= Louisa Sewell =

African-American woman

Louisa Sewell (1848-1893) was born in Richmond, Virginia. She was one of the first Black Oregonians in Grant County, alongside her husband, Columbus Sewell, and her sons, Thomas and Joseph.

== Life ==
Louisa was born in Richmond, Virginia in 1848. She moved to Canyon City, Oregon after marrying her husband, Columbus Sewell, at nineteen. She and Columbus had three sons. Thomas and Joseph survived into adulthood.

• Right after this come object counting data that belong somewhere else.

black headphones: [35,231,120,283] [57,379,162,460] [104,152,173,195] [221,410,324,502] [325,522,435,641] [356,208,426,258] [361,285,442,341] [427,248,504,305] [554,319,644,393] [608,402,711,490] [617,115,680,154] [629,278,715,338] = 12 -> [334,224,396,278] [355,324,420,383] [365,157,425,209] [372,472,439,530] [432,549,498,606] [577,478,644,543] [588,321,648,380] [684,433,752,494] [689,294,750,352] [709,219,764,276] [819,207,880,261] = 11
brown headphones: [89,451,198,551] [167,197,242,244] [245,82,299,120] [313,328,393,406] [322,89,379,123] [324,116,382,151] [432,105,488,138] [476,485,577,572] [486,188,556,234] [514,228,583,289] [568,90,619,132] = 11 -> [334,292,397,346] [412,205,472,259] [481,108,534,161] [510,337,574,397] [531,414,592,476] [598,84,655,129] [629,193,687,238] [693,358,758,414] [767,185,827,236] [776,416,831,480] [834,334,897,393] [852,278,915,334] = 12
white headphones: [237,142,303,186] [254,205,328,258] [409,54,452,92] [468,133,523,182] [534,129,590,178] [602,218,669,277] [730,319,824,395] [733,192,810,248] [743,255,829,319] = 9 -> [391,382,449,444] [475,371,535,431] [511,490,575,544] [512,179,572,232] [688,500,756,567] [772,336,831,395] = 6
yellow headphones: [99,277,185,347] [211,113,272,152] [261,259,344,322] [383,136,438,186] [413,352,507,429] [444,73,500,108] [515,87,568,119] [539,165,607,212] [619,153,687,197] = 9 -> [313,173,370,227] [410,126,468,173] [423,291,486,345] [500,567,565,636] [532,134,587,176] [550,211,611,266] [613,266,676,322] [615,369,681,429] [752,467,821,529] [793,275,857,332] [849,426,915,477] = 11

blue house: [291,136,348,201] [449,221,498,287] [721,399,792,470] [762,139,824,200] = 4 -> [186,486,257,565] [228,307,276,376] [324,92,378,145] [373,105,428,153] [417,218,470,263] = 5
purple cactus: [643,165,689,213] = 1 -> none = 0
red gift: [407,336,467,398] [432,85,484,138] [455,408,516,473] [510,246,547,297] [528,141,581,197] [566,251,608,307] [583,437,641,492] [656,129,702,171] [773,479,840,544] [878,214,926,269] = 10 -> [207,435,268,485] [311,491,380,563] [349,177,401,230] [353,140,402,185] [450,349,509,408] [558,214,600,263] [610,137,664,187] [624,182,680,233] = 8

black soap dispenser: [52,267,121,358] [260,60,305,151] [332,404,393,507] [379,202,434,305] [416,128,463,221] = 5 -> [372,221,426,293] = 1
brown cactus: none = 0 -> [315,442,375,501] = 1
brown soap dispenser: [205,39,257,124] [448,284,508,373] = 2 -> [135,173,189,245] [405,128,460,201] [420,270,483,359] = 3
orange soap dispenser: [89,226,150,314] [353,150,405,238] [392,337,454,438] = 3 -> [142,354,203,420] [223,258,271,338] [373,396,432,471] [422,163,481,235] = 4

When she first got to Canyon City, she worked as a cook before transitioning to taking care of the homestead while Columbus traveled for his “teamster”/freight hauling business. Within her community, she was well-known for her homemade ice cream and the croquet court used when visitors came to the Sewell homestead. One notable guest included the Paiute writer Sarah Winnemucca. Louisa helped Sarah leave town when a white woman wanted to kill Sarah after a Paiute warrior killed her husband.

== In popular culture ==
Louisa was featured in “Meeting the Sewells,” an educational video created by the High Desert Museum and Oregon Black Pioneers.

Louisa was one of ten Black Oregonians portrayed in the art exhibit “Re-Envisioned: Contemporary Portraits of our Black Ancestors” by Jeremy Okai Davis.